Il notevole aumento degli sbarchi riaccende i toni del confronto pubblico sul tema delle migrazioni. Di questo, tra gli altri temi, si discute anche al Sinodo valdese in corso in questi giorni a Torre Pellice (Torino).I poli estremi del confronto pubblico, in Italia, sembrano essere il respingimento “muscolare” quanto impotente e la riduzione delle possibilità di integrazione, da una parte, e quello dell'accoglienza, dall'altro, animato più da wishful thinking che sorretto da soluzioni calcestruzzo. Intanto i sopravvissuti alla traversata del Mediterraneo vengono dislocati, con sempre più difficoltà.

Su questo sfondo si collocano i corridoi umanitari che la Federazione delle chiese evangeliche in Italia, la Tavola valdese, la Comunità di Sant'Egidio e altri portano avanti dal 2016: accessi sicuri e legali per persone fragili. Sono oltre seimila. A partire da questa esperienza, alcune considerazioni, emerse nella discussione dedicata a questo tema durante il Sinodo – la massima assise decisionale – della Chiesa valdese – Unione delle chiese metodiste e valdesi. I corridoi non sono l'unica reazione ai movimenti migratori causa da guerre, persecuzioni, fama. Non possono essere il lato buono di una politica migratoria che esternalizza il respingimento, anche verso regimi. Pensiamo sia una delle risposte ragionevoli che anche gli Stati dovrebbero adottare, non all’emergenza di turno ma a un fenomeno epocale.

La qualità delle politiche

La qualità delle politiche con cui l'Italia e l'Europa reagiscono alle migrazioni chiama in causa anche la qualità di quelle democrazie costituzionali basate sulla tutela dei diritti umani a cui il nostro continente è approdato avendo alle spalle tragedie simili a quelle che oggi costringono gli uomini donne alla fuga, che partono perché non hanno altra prospettiva se non soccombere. Anche l'Europa è stata insanguinata da guerre, anche “di religione”, dall'intolleranza e da dittature, anche l'Europa ha avuto milioni di migranti in cerca di un futuro migliore. Quello delle politiche migratorie è uno dei fronti in cui si gioca la nostra anima.

Non sudditi ma cittadini

Intanto quest'anno sono arrivati in 100.000. “Illegali”, “clandestini”, ricevuti alla marginalità. Ritengo che questo non sia nell'interesse della nazione. Per assecondare determinati umori e amplificarli nella propaganda, si tollerano o si creano sacche di marginalità. Si invece potrebbe proporre una strategia win win attraverso l'integrazione. Apprendimento della lingua, formazione professionale. Mentre nel Paese posti di lavoro rimangono scoperti perché nessuno vi vuole accedere.
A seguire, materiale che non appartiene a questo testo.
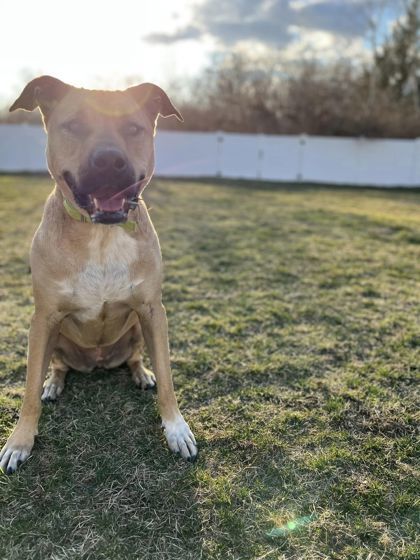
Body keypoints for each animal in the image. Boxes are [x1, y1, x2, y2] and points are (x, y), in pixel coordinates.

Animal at [0, 76, 198, 474]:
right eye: (74, 125)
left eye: (134, 129)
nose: (109, 160)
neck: (101, 234)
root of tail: (98, 361)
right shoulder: (44, 317)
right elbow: (28, 390)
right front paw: (19, 441)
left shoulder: (153, 311)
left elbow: (169, 379)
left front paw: (176, 428)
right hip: (57, 335)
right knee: (56, 365)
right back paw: (53, 383)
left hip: (136, 327)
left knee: (136, 356)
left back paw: (141, 373)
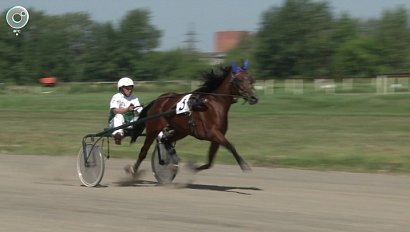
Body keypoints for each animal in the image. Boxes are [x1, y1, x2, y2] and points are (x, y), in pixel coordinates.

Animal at [126, 59, 258, 176]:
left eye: (251, 79)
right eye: (239, 80)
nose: (254, 98)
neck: (214, 105)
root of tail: (158, 100)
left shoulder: (216, 137)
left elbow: (210, 162)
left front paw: (192, 168)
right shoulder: (213, 133)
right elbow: (230, 146)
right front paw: (244, 165)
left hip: (181, 131)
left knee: (166, 140)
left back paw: (171, 164)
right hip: (154, 129)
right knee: (144, 151)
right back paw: (133, 170)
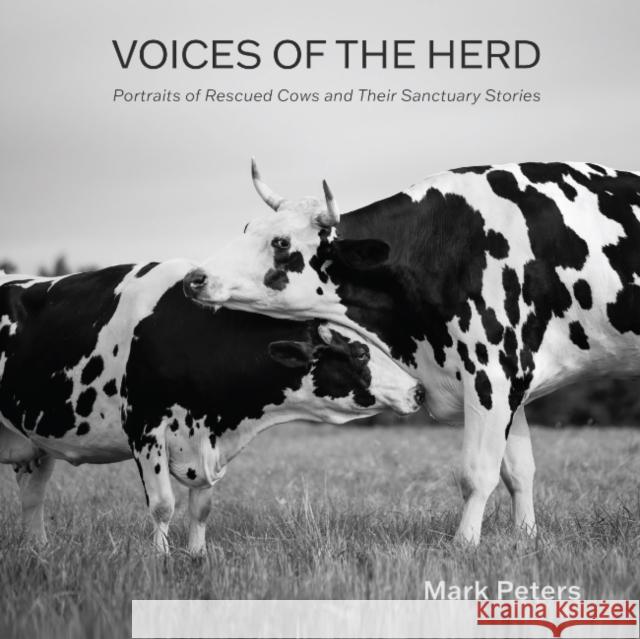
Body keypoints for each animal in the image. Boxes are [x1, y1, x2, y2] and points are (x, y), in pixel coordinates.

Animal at [0, 260, 424, 554]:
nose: (418, 391)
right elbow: (163, 505)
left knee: (32, 497)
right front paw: (160, 558)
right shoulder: (144, 427)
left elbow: (201, 508)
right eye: (360, 352)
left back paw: (38, 549)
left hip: (35, 446)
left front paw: (197, 556)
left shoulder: (208, 440)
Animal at [184, 160, 640, 545]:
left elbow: (477, 473)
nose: (194, 278)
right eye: (247, 226)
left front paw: (464, 546)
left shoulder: (493, 371)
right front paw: (526, 540)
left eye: (281, 242)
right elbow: (519, 471)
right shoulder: (511, 383)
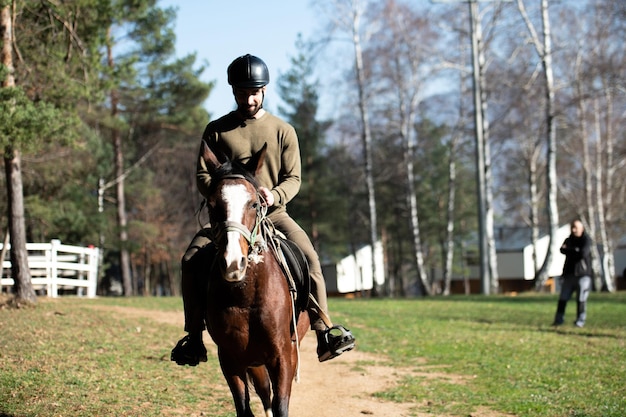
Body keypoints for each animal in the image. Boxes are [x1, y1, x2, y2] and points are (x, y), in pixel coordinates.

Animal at [199, 141, 308, 416]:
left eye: (254, 204)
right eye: (212, 205)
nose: (232, 262)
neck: (245, 296)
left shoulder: (282, 357)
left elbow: (281, 406)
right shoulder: (230, 360)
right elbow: (244, 407)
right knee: (264, 393)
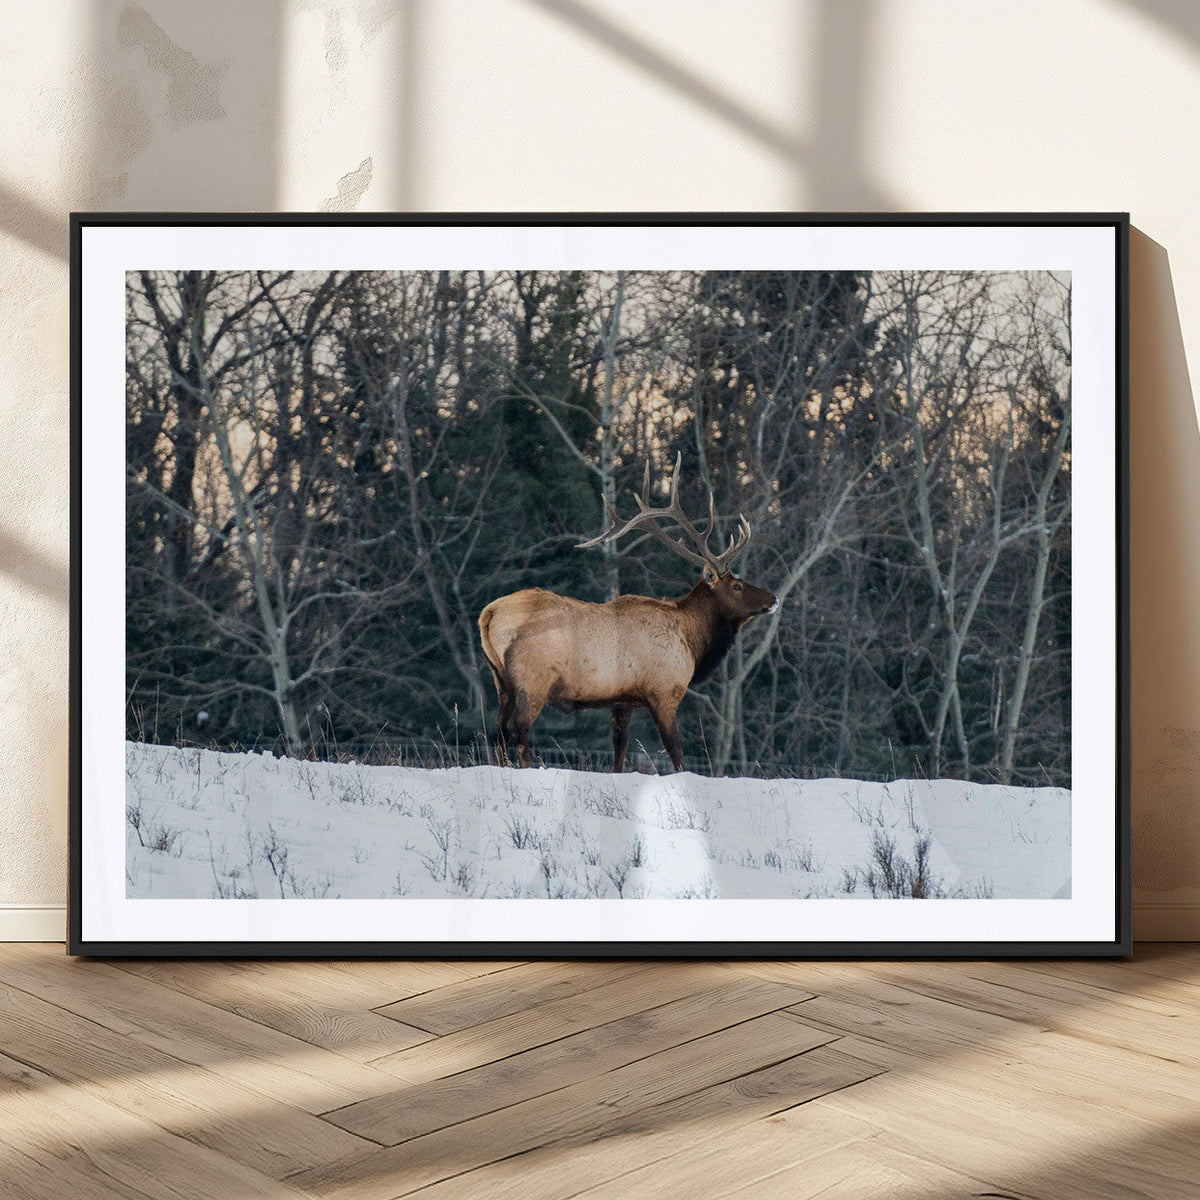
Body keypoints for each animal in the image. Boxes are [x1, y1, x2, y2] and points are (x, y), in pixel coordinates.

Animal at [478, 455, 777, 772]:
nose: (773, 598)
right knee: (518, 728)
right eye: (736, 585)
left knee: (499, 728)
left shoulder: (622, 699)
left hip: (501, 681)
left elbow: (620, 748)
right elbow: (676, 750)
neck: (692, 641)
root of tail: (489, 614)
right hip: (533, 678)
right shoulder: (663, 689)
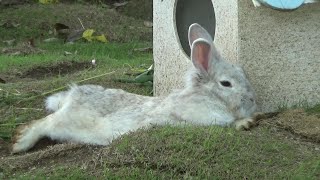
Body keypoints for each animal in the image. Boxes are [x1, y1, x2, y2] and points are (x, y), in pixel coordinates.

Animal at [11, 23, 258, 153]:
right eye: (226, 83)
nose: (253, 101)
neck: (210, 96)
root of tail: (72, 96)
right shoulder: (194, 120)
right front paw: (245, 122)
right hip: (66, 120)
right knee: (42, 123)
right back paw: (19, 143)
Ma si dice “gli immigrati ci tolgono il lavoro”. La nazione non ha bisogno di sudditi ma di nuovi cittadini.

Ci sono parole perentorie che non mi piacciono. «Non dovevano partire», a fronte del naufragio di Cutro. Se dicessimo invece: «Non devono dover partire». Quelli che partono sui barchini non sono incoscienti ma disperati che fuggono da guerre, violenze, disastri, fama. Come si fa a non dover partire da situazioni come quelle di Siria, Afghanistan, Iran, Africa sub-sahariana? Ecco una domanda per le politiche migratorie.

Di solito, quando si dice “aiutiamoli a casa loro”, l'accento cade su “a casa loro”, magari con un punto esclamativo. Intanto, che se ne stiano a casa loro. Se per caso sono arrivati fin qui, mandiamoceli noi, a casa loro! Se anche qui ci chiediamo che cosa si deve fare per aiutare veramente chi non ha scelte se non soccombere o partire. Con quale politica estera, con quale visione della cooperazione internazionale. Per cominciare a rispondere a queste domande, bisognerebbe che la politica fosse qualcosa di più che propaganda.